Sim, Cioran, tudo é fruto da importância descabida dada ao homem e suas letras – como você mesmo postulou: “Todas as religiões deram importância desmesurada ao homem: é por essa razão que elas gozam de tamanho crédito.” Há que se suspender, então, o homem do mundo? Acabar com a religião? Desmascarar e desnudar a razão inoportuna que nos acompanha ao longo da evolução humana?
Você, Cioran, defende o pensador ou o escritor que vive egóico em sua obra? Você se enxerga de qual maneira?  “O que distingue o pensador do escritor é que o pensador escreve somente quando tem algo a dizer. (Acabo de formular mais uma promessa do que uma constatação.)” Seu livro tem, de fato, algo a dizer – ou só são polêmicas e importunações?

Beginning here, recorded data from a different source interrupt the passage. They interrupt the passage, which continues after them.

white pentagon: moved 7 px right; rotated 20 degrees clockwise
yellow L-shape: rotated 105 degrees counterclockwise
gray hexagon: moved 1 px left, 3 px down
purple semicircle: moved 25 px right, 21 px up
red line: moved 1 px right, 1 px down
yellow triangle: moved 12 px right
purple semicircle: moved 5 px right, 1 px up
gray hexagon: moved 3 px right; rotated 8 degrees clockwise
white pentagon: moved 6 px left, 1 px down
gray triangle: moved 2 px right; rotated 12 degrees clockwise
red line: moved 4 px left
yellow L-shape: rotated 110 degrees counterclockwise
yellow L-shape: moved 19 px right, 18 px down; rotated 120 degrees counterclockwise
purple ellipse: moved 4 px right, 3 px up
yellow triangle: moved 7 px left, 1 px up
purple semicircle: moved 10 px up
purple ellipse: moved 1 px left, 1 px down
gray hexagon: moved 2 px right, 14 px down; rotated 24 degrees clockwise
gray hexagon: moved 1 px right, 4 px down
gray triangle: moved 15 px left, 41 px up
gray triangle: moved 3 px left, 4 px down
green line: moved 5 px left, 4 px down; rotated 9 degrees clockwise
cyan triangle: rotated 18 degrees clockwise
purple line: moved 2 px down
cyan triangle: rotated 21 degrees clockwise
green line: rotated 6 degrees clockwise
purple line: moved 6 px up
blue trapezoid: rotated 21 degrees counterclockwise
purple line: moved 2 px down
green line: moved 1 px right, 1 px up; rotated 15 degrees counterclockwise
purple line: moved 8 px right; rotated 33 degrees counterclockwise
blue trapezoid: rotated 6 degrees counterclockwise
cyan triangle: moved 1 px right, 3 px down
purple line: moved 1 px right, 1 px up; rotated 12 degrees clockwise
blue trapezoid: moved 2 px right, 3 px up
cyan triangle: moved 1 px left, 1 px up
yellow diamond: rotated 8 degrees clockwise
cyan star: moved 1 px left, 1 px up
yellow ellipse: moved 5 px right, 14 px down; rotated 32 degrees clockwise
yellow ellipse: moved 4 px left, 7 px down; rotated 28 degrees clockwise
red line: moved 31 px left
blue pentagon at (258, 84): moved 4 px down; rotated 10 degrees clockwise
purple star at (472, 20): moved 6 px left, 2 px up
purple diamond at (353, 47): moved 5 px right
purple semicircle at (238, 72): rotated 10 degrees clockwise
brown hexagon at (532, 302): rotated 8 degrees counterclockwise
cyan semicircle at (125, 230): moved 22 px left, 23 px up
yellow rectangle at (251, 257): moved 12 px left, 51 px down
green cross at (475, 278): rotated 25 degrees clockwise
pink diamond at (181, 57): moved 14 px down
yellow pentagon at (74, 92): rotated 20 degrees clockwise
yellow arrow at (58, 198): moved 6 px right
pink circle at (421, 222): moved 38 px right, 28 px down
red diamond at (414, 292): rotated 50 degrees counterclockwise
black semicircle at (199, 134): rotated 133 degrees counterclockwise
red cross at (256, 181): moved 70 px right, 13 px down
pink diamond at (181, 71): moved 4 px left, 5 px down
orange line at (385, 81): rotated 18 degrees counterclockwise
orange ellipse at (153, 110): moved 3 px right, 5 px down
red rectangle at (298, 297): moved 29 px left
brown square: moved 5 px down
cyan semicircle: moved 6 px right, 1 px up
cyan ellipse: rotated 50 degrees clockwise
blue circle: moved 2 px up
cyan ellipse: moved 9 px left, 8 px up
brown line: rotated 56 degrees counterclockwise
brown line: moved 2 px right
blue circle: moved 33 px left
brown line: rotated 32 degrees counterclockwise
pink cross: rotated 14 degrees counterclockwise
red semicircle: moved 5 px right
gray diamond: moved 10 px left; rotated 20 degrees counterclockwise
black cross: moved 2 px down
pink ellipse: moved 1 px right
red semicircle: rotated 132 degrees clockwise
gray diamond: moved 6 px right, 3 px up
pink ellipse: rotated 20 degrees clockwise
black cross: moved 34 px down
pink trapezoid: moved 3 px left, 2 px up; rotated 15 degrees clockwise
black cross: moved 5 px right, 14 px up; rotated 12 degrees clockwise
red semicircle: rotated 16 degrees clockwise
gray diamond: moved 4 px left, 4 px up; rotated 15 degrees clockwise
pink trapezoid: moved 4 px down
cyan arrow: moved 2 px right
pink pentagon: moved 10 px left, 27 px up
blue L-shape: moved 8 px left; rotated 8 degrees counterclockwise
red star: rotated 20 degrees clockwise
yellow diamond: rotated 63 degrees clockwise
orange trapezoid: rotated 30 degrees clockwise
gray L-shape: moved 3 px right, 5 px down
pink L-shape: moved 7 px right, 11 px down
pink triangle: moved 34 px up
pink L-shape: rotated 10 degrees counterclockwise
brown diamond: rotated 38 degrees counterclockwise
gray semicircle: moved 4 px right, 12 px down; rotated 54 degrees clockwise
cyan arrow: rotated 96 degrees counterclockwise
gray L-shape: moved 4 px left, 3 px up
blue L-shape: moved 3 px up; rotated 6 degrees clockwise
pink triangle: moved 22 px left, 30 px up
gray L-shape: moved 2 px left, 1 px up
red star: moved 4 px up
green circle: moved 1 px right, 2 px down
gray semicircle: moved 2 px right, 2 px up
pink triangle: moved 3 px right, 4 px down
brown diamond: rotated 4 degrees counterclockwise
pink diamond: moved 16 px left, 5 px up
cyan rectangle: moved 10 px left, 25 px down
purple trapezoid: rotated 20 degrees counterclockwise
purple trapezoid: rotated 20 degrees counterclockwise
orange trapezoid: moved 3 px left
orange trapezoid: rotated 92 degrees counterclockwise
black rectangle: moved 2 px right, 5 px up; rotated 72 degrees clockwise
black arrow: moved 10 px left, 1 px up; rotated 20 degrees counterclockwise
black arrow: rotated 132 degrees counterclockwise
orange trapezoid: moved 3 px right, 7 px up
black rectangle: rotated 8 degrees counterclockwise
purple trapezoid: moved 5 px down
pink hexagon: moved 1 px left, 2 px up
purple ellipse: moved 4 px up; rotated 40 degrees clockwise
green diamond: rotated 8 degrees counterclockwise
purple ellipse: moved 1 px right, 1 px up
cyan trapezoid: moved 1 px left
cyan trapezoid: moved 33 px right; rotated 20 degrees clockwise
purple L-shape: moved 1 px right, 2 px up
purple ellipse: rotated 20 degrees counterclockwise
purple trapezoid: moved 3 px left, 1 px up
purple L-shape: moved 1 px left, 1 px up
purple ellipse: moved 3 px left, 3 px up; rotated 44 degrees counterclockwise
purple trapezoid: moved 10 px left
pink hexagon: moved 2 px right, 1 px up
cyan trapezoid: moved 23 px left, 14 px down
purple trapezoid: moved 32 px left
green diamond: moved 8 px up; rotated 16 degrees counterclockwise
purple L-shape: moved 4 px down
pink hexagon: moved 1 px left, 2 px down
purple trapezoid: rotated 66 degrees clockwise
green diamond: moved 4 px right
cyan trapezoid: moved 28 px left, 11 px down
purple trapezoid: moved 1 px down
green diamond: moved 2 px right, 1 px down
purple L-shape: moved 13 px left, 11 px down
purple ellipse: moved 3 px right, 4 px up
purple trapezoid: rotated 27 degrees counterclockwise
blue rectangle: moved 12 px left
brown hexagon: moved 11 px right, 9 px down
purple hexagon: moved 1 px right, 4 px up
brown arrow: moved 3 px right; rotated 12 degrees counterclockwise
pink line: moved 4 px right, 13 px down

E sobre a culpa e o pecado do escritor, Cioran, você também carrega e suporta toda essa responsabilidade judaico-cristã? “Na ordem do espírito, toda produção feita sem necessidade é um pecado contra o espírito. O escritor, como tal, encontra-se em estado de pecado mortal”. Qual seria o nosso pecado mortal – a filosofia, a arte ou a literatura?
Caderno de Talamanca é um texto escrito para incomodar e para nos fazer refletir sobre a crítica, sobre o pensamento, sobre o lugar de fala e o politicamente correto, muito bem-vindo nos dias atuais.

CADERNO DE TALAMANCA
De E. M. Cioran
Editora Âyiné
46 páginas
R$ 21,90

*Jacques Fux é professor da Escola de Engenharia de Minas Gerais (EMGE), matemático e escritor, autor de 'Meshugá: um romance sobre a loucura' (José Olympio, 2016), 'Nobel' (José Olympio, 2018), entre outros.